Let's see; Redondo Beach, is when my baby sister Patty was born in '72. I was busy with Little League Baseball and the Cub-Scouts. I remember that my mother often helped me obtain my merit badges. And she displayed my baseball tropheys the rest of her life. Grandma Ogello (dad's mother) lived with us there I recall, and I remember that i used to steal money out of her purse to spend when I ditched school. I'd go spend the day at the Bowling Alley, or go to a walk-in movie, or I'd take a Bus to the beach, or walk around watching out for cops or my parent driving by. One day when I came home from one of my adventures, Grandma had my dad cornered and he was swearing that he never in his drunkest day took any money from her purse. I must have been a pretty good criminal-- and somewhat a psychopath, to not look guilty or desire to take the blame off my dad for the missing money.

In fact, I remember from a very young age I've never let so-called "Rules" deter me from doing whatever I wanted to do--as the "consequences" never outweighed the pleasure of my willful wiles.

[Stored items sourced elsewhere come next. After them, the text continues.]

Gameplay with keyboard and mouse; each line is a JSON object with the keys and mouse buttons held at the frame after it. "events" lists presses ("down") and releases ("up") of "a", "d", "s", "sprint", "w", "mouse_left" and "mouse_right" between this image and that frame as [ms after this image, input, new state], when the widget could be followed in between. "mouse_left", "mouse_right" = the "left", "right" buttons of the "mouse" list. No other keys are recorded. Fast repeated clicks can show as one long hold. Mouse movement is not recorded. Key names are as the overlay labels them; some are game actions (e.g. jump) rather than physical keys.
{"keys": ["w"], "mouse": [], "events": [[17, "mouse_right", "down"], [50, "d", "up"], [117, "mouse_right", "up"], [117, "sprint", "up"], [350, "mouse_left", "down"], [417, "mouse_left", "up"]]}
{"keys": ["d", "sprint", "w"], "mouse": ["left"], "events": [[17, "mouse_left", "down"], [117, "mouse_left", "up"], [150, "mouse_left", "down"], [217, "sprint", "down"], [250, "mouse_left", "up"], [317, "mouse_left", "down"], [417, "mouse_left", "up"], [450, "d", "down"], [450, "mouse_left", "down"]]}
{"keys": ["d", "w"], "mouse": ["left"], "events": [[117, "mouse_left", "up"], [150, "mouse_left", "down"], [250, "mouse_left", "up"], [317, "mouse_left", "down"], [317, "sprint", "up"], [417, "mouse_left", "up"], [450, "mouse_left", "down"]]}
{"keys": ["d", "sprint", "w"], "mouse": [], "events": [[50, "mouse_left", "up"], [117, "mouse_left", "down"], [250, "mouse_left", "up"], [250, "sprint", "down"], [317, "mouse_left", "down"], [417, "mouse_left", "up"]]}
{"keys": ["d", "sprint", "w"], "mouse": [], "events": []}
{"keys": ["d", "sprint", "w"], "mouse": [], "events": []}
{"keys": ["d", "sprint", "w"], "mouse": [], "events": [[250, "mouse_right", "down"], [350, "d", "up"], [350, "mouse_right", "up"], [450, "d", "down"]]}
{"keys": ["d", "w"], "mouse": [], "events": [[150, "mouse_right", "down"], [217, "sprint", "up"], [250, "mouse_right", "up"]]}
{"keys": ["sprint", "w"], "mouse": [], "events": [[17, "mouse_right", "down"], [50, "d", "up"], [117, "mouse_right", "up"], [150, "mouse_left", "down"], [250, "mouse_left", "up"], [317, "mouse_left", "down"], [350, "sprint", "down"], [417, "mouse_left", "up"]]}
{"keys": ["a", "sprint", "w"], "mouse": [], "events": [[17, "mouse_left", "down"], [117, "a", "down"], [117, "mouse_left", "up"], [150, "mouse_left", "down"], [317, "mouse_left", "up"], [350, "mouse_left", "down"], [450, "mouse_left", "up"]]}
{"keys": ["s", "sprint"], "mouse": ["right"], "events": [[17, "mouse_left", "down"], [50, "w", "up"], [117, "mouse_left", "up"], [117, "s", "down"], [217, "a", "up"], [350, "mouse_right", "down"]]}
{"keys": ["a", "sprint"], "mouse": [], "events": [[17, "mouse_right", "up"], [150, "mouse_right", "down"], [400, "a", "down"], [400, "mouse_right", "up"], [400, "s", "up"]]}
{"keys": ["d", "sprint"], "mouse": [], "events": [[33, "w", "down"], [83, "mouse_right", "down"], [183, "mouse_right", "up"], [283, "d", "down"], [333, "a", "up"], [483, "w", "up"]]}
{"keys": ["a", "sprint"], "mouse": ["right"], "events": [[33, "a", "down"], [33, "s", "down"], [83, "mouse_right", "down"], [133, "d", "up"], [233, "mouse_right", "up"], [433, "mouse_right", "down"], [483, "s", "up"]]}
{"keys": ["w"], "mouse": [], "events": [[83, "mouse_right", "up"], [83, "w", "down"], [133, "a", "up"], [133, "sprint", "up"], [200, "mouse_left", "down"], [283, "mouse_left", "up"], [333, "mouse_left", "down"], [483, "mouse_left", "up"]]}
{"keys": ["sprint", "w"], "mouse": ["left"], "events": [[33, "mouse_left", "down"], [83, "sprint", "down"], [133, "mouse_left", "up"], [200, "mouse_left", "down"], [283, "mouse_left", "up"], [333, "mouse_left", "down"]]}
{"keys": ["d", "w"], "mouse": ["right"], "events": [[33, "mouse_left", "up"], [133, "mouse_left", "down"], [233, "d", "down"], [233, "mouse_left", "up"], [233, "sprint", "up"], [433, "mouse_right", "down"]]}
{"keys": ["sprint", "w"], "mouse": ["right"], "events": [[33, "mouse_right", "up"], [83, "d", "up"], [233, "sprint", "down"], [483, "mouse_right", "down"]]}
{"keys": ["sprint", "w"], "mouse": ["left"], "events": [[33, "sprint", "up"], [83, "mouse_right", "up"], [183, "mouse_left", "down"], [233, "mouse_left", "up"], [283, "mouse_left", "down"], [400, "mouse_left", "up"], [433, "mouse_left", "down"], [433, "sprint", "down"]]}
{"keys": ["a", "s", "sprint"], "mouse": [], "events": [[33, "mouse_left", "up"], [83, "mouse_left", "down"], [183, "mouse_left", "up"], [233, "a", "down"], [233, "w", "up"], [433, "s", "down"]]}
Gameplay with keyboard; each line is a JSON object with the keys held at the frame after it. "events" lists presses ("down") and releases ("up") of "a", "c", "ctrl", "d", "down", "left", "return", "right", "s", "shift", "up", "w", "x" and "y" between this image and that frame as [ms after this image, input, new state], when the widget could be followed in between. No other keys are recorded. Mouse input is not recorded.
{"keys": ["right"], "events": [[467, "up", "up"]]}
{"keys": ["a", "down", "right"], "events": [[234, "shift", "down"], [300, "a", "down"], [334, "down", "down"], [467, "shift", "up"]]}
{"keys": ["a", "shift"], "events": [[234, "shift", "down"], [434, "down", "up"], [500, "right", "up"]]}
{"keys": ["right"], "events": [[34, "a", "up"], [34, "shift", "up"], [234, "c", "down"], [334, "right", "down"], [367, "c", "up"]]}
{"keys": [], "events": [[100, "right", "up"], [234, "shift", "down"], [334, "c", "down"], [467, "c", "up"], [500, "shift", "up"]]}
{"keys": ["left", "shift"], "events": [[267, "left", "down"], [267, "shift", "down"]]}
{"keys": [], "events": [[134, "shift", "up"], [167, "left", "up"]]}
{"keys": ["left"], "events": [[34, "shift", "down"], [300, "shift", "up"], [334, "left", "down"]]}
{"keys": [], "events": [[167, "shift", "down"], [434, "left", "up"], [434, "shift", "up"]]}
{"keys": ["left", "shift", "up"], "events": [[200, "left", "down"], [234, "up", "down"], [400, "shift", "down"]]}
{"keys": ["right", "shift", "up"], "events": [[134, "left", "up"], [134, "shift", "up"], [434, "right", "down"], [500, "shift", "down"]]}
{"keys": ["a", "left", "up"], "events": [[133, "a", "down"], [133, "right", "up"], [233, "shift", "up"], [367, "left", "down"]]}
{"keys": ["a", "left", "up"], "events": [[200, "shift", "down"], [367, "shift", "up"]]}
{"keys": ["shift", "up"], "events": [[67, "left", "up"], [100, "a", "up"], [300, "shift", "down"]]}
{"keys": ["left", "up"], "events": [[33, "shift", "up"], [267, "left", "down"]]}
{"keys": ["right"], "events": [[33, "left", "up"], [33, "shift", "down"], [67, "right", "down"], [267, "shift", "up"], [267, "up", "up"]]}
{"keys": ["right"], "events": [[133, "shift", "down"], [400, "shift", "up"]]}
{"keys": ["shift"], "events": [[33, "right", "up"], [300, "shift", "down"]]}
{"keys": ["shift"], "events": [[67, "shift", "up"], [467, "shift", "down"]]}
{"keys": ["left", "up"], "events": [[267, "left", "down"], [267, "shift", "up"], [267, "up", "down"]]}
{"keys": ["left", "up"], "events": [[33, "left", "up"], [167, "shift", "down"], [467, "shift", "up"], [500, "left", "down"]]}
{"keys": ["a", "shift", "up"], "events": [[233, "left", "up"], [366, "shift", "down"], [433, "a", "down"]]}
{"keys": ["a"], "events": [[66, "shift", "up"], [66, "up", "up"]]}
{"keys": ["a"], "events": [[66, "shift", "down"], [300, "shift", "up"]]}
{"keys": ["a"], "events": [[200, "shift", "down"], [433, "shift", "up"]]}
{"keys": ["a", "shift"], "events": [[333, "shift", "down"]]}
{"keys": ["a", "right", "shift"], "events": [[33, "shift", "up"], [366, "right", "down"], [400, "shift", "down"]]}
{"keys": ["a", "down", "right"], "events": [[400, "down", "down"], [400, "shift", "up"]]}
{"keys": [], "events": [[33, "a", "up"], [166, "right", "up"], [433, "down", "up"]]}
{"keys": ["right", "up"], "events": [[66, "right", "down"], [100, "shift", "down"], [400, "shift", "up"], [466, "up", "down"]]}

Or at least that was the case before my mother broke her wooden cooking spoon on my ass when she finally tracked me down at the community swimming pool where I was delaying our cross-country road-trip for Michigan for a family reunion with my mother's, grand-parents. Let me see, it was my mother and her sister (Aunt Eileen), and Eileen's husband all in the cab of the truck while me, Sue, Patty and my cousins Anna and Debbie rode in back under a camper shell. 2500+ miles was the longest trip of my life! Once there, though, I met or Herwarth branch of our family, and Uncle Ricky. Toured the Kellogs Plant and picnicked on the beach of one of the Great Lakes. Oh, and then we stopped at the Grand Canyon in Arizona on the way back.

The next memories I have are of the 5th and 6th grade at Lark Ellen School in Covina, where I had won a Art Scholarship which I never went to claim because I didn't want my own art skills conditioned by anyone else's standards. Instead, I was stealing bikes, vandalizing office buildings, breaking into surrounding schools and hanging out with the older neighborhood thugs who played catch with me. Literally, they'd throw me around amongst a circle of them. I recall crying when a few of those older friends of mine raped my mouth one day at their house-- and then showed me how it feels to masterbate.